§ **TASK OBJECTIVE**:
Please give back, word for word, only the lines starting at the one containing "immunohistochemical stain labels" and ending at the one containing "shows no significant" within the material below.
= = = = = = =
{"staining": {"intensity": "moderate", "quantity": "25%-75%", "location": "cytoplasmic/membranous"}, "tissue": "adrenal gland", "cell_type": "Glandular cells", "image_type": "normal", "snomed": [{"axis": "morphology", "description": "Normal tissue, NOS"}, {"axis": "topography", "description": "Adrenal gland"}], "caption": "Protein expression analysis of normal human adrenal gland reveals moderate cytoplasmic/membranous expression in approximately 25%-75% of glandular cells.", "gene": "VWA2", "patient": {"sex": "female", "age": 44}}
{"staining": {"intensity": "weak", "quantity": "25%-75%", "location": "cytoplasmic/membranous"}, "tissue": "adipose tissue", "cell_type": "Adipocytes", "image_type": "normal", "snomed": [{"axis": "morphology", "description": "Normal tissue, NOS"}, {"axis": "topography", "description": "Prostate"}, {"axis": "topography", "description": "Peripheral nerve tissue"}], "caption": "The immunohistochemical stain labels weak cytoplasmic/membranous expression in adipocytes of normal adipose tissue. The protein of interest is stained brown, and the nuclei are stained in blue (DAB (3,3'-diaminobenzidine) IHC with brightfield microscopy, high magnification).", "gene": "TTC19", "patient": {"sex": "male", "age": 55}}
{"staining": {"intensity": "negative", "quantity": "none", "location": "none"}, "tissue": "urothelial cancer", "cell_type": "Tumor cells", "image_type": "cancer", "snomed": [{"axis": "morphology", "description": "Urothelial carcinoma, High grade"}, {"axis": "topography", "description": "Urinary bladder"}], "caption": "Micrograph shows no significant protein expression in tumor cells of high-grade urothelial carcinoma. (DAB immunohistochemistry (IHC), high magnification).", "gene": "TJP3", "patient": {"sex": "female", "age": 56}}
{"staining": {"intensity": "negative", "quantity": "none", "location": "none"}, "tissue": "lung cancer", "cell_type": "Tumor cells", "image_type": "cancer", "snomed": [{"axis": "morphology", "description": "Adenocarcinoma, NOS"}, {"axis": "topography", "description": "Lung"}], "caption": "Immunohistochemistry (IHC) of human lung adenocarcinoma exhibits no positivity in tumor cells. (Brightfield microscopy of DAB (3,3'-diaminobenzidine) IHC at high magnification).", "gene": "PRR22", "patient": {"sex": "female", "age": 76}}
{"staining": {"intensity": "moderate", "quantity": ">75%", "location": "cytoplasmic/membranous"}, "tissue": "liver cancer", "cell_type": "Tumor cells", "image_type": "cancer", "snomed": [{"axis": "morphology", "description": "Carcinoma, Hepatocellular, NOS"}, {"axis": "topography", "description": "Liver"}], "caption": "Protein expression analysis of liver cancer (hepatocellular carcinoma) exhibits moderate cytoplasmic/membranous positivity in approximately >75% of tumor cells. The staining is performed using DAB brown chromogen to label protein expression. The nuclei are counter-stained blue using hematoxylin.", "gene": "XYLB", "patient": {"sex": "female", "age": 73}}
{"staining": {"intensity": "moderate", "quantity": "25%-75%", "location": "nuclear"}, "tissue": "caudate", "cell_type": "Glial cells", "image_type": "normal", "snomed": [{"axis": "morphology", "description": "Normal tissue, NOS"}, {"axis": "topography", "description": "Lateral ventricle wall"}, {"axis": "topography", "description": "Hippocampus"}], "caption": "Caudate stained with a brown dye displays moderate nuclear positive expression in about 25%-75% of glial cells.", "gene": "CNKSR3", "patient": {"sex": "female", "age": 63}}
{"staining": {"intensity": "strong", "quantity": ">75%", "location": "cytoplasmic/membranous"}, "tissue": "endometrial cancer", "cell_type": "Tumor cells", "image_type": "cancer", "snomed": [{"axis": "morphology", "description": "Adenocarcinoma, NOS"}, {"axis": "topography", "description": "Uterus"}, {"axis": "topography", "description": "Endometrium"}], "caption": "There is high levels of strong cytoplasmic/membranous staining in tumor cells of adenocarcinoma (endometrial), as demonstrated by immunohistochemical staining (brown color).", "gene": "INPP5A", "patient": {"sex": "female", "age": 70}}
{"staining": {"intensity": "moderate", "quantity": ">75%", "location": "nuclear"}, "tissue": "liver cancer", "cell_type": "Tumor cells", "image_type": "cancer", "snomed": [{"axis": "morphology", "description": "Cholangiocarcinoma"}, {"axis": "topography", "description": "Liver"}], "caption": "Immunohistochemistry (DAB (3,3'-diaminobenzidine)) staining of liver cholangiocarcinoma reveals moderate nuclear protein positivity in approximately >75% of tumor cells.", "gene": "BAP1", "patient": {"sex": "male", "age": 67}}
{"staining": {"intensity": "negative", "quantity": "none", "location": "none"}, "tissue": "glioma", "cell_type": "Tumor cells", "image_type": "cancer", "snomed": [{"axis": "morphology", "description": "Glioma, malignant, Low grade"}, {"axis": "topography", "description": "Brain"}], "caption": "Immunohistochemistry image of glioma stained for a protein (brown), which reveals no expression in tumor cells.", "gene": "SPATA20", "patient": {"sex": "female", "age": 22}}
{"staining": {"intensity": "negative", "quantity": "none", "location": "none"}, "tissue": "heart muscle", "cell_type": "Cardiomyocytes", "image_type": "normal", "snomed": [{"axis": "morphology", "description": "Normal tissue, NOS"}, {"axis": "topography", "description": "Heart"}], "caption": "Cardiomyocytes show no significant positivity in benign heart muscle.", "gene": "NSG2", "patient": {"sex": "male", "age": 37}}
= = = = = = =
§ **ANSWER SECTION**:
{"staining": {"intensity": "weak", "quantity": "25%-75%", "location": "cytoplasmic/membranous"}, "tissue": "adipose tissue", "cell_type": "Adipocytes", "image_type": "normal", "snomed": [{"axis": "morphology", "description": "Normal tissue, NOS"}, {"axis": "topography", "description": "Prostate"}, {"axis": "topography", "description": "Peripheral nerve tissue"}], "caption": "The immunohistochemical stain labels weak cytoplasmic/membranous expression in adipocytes of normal adipose tissue. The protein of interest is stained brown, and the nuclei are stained in blue (DAB (3,3'-diaminobenzidine) IHC with brightfield microscopy, high magnification).", "gene": "TTC19", "patient": {"sex": "male", "age": 55}}
{"staining": {"intensity": "negative", "quantity": "none", "location": "none"}, "tissue": "urothelial cancer", "cell_type": "Tumor cells", "image_type": "cancer", "snomed": [{"axis": "morphology", "description": "Urothelial carcinoma, High grade"}, {"axis": "topography", "description": "Urinary bladder"}], "caption": "Micrograph shows no significant protein expression in tumor cells of high-grade urothelial carcinoma. (DAB immunohistochemistry (IHC), high magnification).", "gene": "TJP3", "patient": {"sex": "female", "age": 56}}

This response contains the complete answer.